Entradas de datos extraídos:
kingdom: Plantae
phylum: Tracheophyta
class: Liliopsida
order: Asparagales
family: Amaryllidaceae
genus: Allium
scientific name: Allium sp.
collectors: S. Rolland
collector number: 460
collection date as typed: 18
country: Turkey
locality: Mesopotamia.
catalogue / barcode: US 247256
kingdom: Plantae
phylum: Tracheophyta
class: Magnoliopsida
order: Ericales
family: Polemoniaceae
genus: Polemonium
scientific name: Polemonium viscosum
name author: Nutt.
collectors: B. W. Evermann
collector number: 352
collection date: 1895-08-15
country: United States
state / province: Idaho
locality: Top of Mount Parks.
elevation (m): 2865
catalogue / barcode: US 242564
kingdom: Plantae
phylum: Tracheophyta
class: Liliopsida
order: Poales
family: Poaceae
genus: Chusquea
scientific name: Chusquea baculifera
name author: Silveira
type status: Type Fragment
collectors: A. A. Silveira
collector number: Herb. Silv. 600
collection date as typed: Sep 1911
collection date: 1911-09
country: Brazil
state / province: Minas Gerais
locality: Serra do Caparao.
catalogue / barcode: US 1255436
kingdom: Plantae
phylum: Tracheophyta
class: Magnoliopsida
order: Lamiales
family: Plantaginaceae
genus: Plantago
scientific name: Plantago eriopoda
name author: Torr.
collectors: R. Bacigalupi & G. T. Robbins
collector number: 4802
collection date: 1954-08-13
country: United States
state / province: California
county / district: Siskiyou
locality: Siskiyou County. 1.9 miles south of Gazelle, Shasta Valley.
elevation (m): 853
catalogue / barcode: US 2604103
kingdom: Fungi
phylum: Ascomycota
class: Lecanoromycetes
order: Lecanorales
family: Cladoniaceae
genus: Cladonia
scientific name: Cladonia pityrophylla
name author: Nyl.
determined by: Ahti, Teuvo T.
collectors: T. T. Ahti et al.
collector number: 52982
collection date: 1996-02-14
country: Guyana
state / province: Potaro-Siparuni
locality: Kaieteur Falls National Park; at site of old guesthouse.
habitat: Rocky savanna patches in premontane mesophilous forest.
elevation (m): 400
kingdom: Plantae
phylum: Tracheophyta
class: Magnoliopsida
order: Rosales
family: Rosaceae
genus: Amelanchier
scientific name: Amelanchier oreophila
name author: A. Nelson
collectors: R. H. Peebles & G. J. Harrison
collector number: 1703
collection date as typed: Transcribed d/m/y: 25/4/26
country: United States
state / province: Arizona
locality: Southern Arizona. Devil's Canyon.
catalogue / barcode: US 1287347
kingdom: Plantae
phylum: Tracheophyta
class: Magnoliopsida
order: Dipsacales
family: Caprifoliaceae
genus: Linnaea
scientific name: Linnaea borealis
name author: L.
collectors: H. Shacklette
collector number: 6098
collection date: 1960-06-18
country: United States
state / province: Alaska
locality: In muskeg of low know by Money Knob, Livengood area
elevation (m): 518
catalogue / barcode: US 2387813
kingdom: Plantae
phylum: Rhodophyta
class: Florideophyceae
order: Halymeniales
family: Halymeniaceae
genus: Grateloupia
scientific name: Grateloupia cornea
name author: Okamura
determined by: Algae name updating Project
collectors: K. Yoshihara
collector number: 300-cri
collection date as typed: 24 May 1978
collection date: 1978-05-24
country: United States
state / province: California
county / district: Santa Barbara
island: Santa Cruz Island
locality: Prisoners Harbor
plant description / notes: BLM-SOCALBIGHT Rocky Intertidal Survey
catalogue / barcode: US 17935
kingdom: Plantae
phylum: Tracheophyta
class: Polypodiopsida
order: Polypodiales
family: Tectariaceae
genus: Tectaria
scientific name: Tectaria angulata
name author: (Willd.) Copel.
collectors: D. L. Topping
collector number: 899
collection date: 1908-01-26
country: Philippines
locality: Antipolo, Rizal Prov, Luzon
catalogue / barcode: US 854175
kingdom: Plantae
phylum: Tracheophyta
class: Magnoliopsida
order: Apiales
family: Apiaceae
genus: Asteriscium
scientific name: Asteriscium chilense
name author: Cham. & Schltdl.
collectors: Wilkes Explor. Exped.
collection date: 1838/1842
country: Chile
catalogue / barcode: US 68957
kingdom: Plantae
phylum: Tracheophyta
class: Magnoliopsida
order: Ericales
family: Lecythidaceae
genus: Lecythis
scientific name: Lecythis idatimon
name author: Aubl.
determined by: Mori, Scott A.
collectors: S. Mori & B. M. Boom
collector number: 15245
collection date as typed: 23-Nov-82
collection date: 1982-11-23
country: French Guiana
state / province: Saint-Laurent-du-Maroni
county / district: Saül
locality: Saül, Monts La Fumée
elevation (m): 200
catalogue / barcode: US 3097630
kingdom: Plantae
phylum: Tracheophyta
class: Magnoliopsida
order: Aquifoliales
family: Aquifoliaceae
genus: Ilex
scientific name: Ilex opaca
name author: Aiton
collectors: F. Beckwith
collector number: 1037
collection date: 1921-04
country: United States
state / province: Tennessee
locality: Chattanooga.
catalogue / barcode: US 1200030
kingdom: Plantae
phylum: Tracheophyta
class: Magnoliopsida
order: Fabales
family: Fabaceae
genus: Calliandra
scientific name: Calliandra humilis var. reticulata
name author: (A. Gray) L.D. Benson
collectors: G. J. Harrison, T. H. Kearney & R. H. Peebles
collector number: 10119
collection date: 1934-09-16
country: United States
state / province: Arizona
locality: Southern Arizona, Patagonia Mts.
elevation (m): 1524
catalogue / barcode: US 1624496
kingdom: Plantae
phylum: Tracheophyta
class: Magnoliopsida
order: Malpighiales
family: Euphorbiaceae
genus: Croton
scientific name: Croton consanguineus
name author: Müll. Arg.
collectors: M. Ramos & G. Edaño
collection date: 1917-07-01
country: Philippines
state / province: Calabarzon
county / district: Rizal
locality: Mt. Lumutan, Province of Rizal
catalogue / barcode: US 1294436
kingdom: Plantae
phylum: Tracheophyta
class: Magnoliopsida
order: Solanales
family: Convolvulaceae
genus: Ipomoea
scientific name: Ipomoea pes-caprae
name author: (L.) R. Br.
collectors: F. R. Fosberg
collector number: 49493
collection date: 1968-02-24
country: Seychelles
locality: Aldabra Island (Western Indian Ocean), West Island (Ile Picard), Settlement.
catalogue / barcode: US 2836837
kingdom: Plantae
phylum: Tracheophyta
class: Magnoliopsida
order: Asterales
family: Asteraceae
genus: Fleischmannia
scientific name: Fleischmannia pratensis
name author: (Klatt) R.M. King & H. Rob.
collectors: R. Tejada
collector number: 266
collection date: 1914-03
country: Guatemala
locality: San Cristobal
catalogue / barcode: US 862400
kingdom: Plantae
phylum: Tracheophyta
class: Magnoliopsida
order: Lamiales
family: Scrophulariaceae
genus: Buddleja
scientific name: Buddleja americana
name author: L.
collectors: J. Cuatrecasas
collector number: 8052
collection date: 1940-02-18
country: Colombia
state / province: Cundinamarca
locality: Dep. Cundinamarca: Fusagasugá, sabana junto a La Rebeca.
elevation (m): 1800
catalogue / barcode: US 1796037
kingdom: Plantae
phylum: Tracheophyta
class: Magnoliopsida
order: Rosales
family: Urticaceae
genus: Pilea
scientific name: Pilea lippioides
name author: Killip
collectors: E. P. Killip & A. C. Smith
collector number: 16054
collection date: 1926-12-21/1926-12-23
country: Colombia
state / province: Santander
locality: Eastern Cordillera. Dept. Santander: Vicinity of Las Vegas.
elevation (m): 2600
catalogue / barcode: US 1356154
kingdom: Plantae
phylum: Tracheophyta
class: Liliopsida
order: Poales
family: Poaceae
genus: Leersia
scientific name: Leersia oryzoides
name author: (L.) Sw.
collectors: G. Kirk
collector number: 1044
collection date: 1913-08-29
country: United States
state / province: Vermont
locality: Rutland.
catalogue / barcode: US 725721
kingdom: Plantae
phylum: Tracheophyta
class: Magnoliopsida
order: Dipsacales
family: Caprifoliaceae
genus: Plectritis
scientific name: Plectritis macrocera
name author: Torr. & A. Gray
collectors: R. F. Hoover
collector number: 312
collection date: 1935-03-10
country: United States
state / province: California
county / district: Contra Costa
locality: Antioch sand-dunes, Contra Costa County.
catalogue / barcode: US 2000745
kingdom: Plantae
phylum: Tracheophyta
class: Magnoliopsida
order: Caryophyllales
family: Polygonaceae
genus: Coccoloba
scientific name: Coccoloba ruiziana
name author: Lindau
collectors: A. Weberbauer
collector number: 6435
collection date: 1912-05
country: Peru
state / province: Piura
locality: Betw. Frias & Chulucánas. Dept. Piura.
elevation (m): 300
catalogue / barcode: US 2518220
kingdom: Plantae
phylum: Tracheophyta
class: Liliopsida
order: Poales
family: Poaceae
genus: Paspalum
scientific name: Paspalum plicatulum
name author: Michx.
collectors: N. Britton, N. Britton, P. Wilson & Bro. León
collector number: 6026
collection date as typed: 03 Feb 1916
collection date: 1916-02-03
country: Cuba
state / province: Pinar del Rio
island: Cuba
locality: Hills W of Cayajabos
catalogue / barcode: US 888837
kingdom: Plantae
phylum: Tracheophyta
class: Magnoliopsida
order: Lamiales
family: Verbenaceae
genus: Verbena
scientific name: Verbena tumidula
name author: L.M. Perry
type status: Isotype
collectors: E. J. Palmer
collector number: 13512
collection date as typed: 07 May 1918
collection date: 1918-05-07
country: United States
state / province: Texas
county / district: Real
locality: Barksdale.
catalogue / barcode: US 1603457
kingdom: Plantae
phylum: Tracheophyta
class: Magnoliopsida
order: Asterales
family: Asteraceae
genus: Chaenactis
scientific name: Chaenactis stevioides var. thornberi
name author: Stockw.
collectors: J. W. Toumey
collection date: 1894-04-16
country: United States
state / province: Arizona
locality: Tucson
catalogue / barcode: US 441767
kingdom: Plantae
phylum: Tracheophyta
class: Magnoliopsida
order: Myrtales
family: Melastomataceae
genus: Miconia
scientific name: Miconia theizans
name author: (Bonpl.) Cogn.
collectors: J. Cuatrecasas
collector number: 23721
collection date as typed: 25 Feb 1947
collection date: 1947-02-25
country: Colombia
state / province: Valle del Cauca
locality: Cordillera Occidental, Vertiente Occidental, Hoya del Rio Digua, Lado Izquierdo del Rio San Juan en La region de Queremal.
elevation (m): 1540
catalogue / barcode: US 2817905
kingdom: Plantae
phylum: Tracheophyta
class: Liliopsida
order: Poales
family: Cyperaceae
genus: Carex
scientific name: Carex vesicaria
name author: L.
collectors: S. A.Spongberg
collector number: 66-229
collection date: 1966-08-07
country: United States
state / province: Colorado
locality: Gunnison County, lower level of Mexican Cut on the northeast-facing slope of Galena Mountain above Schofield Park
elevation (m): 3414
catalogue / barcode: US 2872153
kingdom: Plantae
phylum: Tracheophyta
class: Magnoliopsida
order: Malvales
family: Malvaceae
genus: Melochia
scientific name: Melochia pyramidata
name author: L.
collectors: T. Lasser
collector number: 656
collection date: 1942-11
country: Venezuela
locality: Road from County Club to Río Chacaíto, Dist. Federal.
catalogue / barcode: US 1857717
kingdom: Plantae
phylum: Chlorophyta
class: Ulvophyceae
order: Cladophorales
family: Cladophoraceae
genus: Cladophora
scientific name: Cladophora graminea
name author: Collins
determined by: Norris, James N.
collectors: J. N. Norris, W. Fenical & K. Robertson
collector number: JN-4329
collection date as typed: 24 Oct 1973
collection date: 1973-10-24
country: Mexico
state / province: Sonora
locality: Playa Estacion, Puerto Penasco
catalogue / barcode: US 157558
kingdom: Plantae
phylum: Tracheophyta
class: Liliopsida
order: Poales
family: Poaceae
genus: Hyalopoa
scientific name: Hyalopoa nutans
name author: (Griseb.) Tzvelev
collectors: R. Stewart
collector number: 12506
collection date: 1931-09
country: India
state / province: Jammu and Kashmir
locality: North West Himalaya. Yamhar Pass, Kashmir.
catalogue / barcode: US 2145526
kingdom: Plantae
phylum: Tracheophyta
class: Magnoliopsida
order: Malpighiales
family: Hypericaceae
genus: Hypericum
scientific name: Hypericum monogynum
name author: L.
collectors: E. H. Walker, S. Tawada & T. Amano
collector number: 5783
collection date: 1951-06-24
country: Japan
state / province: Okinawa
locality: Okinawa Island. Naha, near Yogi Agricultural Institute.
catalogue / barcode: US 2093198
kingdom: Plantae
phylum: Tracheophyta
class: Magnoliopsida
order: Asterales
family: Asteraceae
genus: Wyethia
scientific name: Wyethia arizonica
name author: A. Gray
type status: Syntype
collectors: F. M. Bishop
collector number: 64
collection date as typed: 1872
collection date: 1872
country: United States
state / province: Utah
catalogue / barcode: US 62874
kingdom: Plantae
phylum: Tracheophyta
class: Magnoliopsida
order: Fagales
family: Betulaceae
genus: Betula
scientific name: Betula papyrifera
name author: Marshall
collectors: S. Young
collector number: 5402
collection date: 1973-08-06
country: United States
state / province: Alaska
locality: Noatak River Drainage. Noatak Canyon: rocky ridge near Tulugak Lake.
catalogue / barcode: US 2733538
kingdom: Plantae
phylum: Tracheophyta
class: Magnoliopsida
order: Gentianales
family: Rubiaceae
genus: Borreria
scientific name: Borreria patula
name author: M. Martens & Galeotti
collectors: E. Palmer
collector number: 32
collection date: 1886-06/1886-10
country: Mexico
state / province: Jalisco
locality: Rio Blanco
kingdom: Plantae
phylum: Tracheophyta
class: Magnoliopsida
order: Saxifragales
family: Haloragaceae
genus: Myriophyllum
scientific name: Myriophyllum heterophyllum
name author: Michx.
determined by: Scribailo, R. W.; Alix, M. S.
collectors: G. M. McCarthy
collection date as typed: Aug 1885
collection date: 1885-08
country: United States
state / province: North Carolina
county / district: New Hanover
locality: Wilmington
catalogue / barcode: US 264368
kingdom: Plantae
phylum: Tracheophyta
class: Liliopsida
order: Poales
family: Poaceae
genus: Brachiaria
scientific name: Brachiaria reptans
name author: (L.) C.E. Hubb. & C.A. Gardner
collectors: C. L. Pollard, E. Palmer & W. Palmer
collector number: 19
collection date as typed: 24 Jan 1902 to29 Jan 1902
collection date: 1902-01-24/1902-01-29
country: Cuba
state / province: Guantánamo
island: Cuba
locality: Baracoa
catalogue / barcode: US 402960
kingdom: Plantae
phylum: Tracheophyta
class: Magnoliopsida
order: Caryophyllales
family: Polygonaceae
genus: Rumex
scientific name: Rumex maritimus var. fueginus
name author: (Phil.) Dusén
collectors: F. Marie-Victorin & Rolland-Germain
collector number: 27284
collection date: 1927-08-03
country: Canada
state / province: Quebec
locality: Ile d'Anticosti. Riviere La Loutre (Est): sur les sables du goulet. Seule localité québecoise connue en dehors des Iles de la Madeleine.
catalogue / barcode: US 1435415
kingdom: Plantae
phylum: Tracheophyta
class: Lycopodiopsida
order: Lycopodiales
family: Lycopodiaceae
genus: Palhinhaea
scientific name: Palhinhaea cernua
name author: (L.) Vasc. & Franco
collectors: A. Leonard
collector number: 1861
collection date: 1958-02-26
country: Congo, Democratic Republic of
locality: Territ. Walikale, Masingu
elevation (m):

> **Objetivo**: Duplica sin modificaciones las líneas de los registros, desde la primera hasta la que contiene "habitat: Rocky savanna", ambas incluidas.

> **Respuesta**:
kingdom: Plantae
phylum: Tracheophyta
class: Liliopsida
order: Asparagales
family: Amaryllidaceae
genus: Allium
scientific name: Allium sp.
collectors: S. Rolland
collector number: 460
collection date as typed: 18
country: Turkey
locality: Mesopotamia.
catalogue / barcode: US 247256
kingdom: Plantae
phylum: Tracheophyta
class: Magnoliopsida
order: Ericales
family: Polemoniaceae
genus: Polemonium
scientific name: Polemonium viscosum
name author: Nutt.
collectors: B. W. Evermann
collector number: 352
collection date: 1895-08-15
country: United States
state / province: Idaho
locality: Top of Mount Parks.
elevation (m): 2865
catalogue / barcode: US 242564
kingdom: Plantae
phylum: Tracheophyta
class: Liliopsida
order: Poales
family: Poaceae
genus: Chusquea
scientific name: Chusquea baculifera
name author: Silveira
type status: Type Fragment
collectors: A. A. Silveira
collector number: Herb. Silv. 600
collection date as typed: Sep 1911
collection date: 1911-09
country: Brazil
state / province: Minas Gerais
locality: Serra do Caparao.
catalogue / barcode: US 1255436
kingdom: Plantae
phylum: Tracheophyta
class: Magnoliopsida
order: Lamiales
family: Plantaginaceae
genus: Plantago
scientific name: Plantago eriopoda
name author: Torr.
collectors: R. Bacigalupi & G. T. Robbins
collector number: 4802
collection date: 1954-08-13
country: United States
state / province: California
county / district: Siskiyou
locality: Siskiyou County. 1.9 miles south of Gazelle, Shasta Valley.
elevation (m): 853
catalogue / barcode: US 2604103
kingdom: Fungi
phylum: Ascomycota
class: Lecanoromycetes
order: Lecanorales
family: Cladoniaceae
genus: Cladonia
scientific name: Cladonia pityrophylla
name author: Nyl.
determined by: Ahti, Teuvo T.
collectors: T. T. Ahti et al.
collector number: 52982
collection date: 1996-02-14
country: Guyana
state / province: Potaro-Siparuni
locality: Kaieteur Falls National Park; at site of old guesthouse.
habitat: Rocky savanna patches in premontane mesophilous forest.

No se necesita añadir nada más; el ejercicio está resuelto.